A block of data
******************************
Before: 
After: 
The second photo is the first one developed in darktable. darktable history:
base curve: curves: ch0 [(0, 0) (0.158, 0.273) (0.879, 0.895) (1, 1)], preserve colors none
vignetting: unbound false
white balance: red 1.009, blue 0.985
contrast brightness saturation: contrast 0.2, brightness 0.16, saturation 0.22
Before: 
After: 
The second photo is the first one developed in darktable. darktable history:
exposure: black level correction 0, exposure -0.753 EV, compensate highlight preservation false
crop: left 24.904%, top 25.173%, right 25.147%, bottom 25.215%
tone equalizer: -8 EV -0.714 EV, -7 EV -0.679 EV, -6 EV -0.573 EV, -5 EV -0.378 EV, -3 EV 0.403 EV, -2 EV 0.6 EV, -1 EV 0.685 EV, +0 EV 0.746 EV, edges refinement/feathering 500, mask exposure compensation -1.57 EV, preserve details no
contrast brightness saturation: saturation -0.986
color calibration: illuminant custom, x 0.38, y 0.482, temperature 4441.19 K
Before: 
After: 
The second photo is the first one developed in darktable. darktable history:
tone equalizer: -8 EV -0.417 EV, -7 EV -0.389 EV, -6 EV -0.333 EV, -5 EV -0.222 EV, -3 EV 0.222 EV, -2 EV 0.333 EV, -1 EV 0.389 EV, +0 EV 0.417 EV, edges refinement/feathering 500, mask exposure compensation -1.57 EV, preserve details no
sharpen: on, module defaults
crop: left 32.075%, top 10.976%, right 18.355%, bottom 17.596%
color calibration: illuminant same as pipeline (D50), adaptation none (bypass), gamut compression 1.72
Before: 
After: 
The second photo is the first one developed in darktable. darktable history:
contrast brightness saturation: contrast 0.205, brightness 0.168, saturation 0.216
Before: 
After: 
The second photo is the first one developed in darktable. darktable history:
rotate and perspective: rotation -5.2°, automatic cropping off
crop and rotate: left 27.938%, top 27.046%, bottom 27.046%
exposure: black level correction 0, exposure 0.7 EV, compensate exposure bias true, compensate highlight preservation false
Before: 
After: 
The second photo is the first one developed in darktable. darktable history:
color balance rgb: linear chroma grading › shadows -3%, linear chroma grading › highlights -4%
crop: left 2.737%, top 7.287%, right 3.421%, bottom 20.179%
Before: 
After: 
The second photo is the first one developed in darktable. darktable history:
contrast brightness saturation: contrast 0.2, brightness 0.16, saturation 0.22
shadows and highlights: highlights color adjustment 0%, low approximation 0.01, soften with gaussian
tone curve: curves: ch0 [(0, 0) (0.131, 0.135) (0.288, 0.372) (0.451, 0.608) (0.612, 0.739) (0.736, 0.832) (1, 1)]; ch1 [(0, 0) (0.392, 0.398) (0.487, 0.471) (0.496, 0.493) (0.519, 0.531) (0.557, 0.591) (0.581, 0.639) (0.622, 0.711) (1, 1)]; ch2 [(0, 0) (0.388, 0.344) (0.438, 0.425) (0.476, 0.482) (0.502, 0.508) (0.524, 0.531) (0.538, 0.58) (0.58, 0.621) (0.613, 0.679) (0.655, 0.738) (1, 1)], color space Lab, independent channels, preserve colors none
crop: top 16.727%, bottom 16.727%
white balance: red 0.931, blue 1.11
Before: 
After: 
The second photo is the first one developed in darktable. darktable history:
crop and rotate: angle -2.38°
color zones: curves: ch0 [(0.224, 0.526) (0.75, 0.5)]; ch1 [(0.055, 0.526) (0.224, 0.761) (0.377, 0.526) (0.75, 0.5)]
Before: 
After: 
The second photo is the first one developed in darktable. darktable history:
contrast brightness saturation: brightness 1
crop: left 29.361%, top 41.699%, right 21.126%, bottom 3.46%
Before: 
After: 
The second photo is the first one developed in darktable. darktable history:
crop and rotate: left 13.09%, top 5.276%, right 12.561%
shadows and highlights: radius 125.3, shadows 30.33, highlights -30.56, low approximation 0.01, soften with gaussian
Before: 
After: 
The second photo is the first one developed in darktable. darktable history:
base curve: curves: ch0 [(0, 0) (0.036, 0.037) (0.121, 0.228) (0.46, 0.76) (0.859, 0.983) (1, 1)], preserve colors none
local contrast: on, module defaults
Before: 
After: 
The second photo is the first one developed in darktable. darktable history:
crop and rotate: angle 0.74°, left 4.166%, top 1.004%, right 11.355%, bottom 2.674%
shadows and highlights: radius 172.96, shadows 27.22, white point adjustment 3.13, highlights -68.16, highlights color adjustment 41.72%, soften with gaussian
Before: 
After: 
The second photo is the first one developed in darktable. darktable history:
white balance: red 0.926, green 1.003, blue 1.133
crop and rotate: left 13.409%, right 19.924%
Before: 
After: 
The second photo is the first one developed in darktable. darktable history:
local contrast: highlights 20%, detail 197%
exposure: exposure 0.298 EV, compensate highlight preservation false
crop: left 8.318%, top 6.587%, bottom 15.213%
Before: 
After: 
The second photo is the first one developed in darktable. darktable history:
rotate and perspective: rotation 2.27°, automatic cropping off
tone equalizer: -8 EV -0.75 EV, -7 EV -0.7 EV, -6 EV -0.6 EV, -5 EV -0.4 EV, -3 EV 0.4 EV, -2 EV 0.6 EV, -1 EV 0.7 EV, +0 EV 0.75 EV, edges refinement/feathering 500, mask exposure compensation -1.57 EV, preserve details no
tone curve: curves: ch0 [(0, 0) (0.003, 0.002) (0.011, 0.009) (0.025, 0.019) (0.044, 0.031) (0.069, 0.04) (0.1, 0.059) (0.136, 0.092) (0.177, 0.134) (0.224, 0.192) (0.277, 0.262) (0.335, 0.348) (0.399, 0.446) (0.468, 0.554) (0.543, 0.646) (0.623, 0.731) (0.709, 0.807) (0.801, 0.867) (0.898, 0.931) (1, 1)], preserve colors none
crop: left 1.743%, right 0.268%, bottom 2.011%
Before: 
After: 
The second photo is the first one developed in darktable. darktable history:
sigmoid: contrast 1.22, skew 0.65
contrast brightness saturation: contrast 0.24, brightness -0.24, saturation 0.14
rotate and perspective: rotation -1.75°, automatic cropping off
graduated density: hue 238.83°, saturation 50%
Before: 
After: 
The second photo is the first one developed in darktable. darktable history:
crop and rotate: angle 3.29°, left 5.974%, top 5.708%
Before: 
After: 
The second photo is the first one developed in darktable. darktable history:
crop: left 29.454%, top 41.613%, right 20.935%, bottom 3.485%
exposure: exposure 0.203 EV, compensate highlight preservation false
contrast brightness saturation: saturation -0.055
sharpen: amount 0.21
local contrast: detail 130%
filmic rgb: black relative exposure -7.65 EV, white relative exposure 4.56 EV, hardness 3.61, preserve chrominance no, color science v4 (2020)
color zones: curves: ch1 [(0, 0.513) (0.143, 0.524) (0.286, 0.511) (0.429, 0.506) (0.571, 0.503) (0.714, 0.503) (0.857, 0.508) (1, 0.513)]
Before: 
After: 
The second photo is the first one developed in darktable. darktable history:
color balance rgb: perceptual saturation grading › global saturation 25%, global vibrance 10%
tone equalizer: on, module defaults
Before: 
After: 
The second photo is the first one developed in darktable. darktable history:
******************************
GIVEN EXERCISE → Copy the data above line for line, with no changes.

TASK RESULT →
Before: 
After: 
The second photo is the first one developed in darktable. darktable history:
base curve: curves: ch0 [(0, 0) (0.158, 0.273) (0.879, 0.895) (1, 1)], preserve colors none
vignetting: unbound false
white balance: red 1.009, blue 0.985
contrast brightness saturation: contrast 0.2, brightness 0.16, saturation 0.22
Before: 
After: 
The second photo is the first one developed in darktable. darktable history:
exposure: black level correction 0, exposure -0.753 EV, compensate highlight preservation false
crop: left 24.904%, top 25.173%, right 25.147%, bottom 25.215%
tone equalizer: -8 EV -0.714 EV, -7 EV -0.679 EV, -6 EV -0.573 EV, -5 EV -0.378 EV, -3 EV 0.403 EV, -2 EV 0.6 EV, -1 EV 0.685 EV, +0 EV 0.746 EV, edges refinement/feathering 500, mask exposure compensation -1.57 EV, preserve details no
contrast brightness saturation: saturation -0.986
color calibration: illuminant custom, x 0.38, y 0.482, temperature 4441.19 K
Before: 
After: 
The second photo is the first one developed in darktable. darktable history:
tone equalizer: -8 EV -0.417 EV, -7 EV -0.389 EV, -6 EV -0.333 EV, -5 EV -0.222 EV, -3 EV 0.222 EV, -2 EV 0.333 EV, -1 EV 0.389 EV, +0 EV 0.417 EV, edges refinement/feathering 500, mask exposure compensation -1.57 EV, preserve details no
sharpen: on, module defaults
crop: left 32.075%, top 10.976%, right 18.355%, bottom 17.596%
color calibration: illuminant same as pipeline (D50), adaptation none (bypass), gamut compression 1.72
Before: 
After: 
The second photo is the first one developed in darktable. darktable history:
contrast brightness saturation: contrast 0.205, brightness 0.168, saturation 0.216
Before: 
After: 
The second photo is the first one developed in darktable. darktable history:
rotate and perspective: rotation -5.2°, automatic cropping off
crop and rotate: left 27.938%, top 27.046%, bottom 27.046%
exposure: black level correction 0, exposure 0.7 EV, compensate exposure bias true, compensate highlight preservation false
Before: 
After: 
The second photo is the first one developed in darktable. darktable history:
color balance rgb: linear chroma grading › shadows -3%, linear chroma grading › highlights -4%
crop: left 2.737%, top 7.287%, right 3.421%, bottom 20.179%
Before: 
After: 
The second photo is the first one developed in darktable. darktable history:
contrast brightness saturation: contrast 0.2, brightness 0.16, saturation 0.22
shadows and highlights: highlights color adjustment 0%, low approximation 0.01, soften with gaussian
tone curve: curves: ch0 [(0, 0) (0.131, 0.135) (0.288, 0.372) (0.451, 0.608) (0.612, 0.739) (0.736, 0.832) (1, 1)]; ch1 [(0, 0) (0.392, 0.398) (0.487, 0.471) (0.496, 0.493) (0.519, 0.531) (0.557, 0.591) (0.581, 0.639) (0.622, 0.711) (1, 1)]; ch2 [(0, 0) (0.388, 0.344) (0.438, 0.425) (0.476, 0.482) (0.502, 0.508) (0.524, 0.531) (0.538, 0.58) (0.58, 0.621) (0.613, 0.679) (0.655, 0.738) (1, 1)], color space Lab, independent channels, preserve colors none
crop: top 16.727%, bottom 16.727%
white balance: red 0.931, blue 1.11
Before: 
After: 
The second photo is the first one developed in darktable. darktable history:
crop and rotate: angle -2.38°
color zones: curves: ch0 [(0.224, 0.526) (0.75, 0.5)]; ch1 [(0.055, 0.526) (0.224, 0.761) (0.377, 0.526) (0.75, 0.5)]
Before: 
After: 
The second photo is the first one developed in darktable. darktable history:
contrast brightness saturation: brightness 1
crop: left 29.361%, top 41.699%, right 21.126%, bottom 3.46%
Before: 
After: 
The second photo is the first one developed in darktable. darktable history:
crop and rotate: left 13.09%, top 5.276%, right 12.561%
shadows and highlights: radius 125.3, shadows 30.33, highlights -30.56, low approximation 0.01, soften with gaussian
Before: 
After: 
The second photo is the first one developed in darktable. darktable history:
base curve: curves: ch0 [(0, 0) (0.036, 0.037) (0.121, 0.228) (0.46, 0.76) (0.859, 0.983) (1, 1)], preserve colors none
local contrast: on, module defaults
Before: 
After: 
The second photo is the first one developed in darktable. darktable history:
crop and rotate: angle 0.74°, left 4.166%, top 1.004%, right 11.355%, bottom 2.674%
shadows and highlights: radius 172.96, shadows 27.22, white point adjustment 3.13, highlights -68.16, highlights color adjustment 41.72%, soften with gaussian
Before: 
After: 
The second photo is the first one developed in darktable. darktable history:
white balance: red 0.926, green 1.003, blue 1.133
crop and rotate: left 13.409%, right 19.924%
Before: 
After: 
The second photo is the first one developed in darktable. darktable history:
local contrast: highlights 20%, detail 197%
exposure: exposure 0.298 EV, compensate highlight preservation false
crop: left 8.318%, top 6.587%, bottom 15.213%
Before: 
After: 
The second photo is the first one developed in darktable. darktable history:
rotate and perspective: rotation 2.27°, automatic cropping off
tone equalizer: -8 EV -0.75 EV, -7 EV -0.7 EV, -6 EV -0.6 EV, -5 EV -0.4 EV, -3 EV 0.4 EV, -2 EV 0.6 EV, -1 EV 0.7 EV, +0 EV 0.75 EV, edges refinement/feathering 500, mask exposure compensation -1.57 EV, preserve details no
tone curve: curves: ch0 [(0, 0) (0.003, 0.002) (0.011, 0.009) (0.025, 0.019) (0.044, 0.031) (0.069, 0.04) (0.1, 0.059) (0.136, 0.092) (0.177, 0.134) (0.224, 0.192) (0.277, 0.262) (0.335, 0.348) (0.399, 0.446) (0.468, 0.554) (0.543, 0.646) (0.623, 0.731) (0.709, 0.807) (0.801, 0.867) (0.898, 0.931) (1, 1)], preserve colors none
crop: left 1.743%, right 0.268%, bottom 2.011%
Before: 
After: 
The second photo is the first one developed in darktable. darktable history:
sigmoid: contrast 1.22, skew 0.65
contrast brightness saturation: contrast 0.24, brightness -0.24, saturation 0.14
rotate and perspective: rotation -1.75°, automatic cropping off
graduated density: hue 238.83°, saturation 50%
Before: 
After: 
The second photo is the first one developed in darktable. darktable history:
crop and rotate: angle 3.29°, left 5.974%, top 5.708%
Before: 
After: 
The second photo is the first one developed in darktable. darktable history:
crop: left 29.454%, top 41.613%, right 20.935%, bottom 3.485%
exposure: exposure 0.203 EV, compensate highlight preservation false
contrast brightness saturation: saturation -0.055
sharpen: amount 0.21
local contrast: detail 130%
filmic rgb: black relative exposure -7.65 EV, white relative exposure 4.56 EV, hardness 3.61, preserve chrominance no, color science v4 (2020)
color zones: curves: ch1 [(0, 0.513) (0.143, 0.524) (0.286, 0.511) (0.429, 0.506) (0.571, 0.503) (0.714, 0.503) (0.857, 0.508) (1, 0.513)]
Before: 
After: 
The second photo is the first one developed in darktable. darktable history:
color balance rgb: perceptual saturation grading › global saturation 25%, global vibrance 10%
tone equalizer: on, module defaults
Before: 
After: 
The second photo is the first one developed in darktable. darktable history:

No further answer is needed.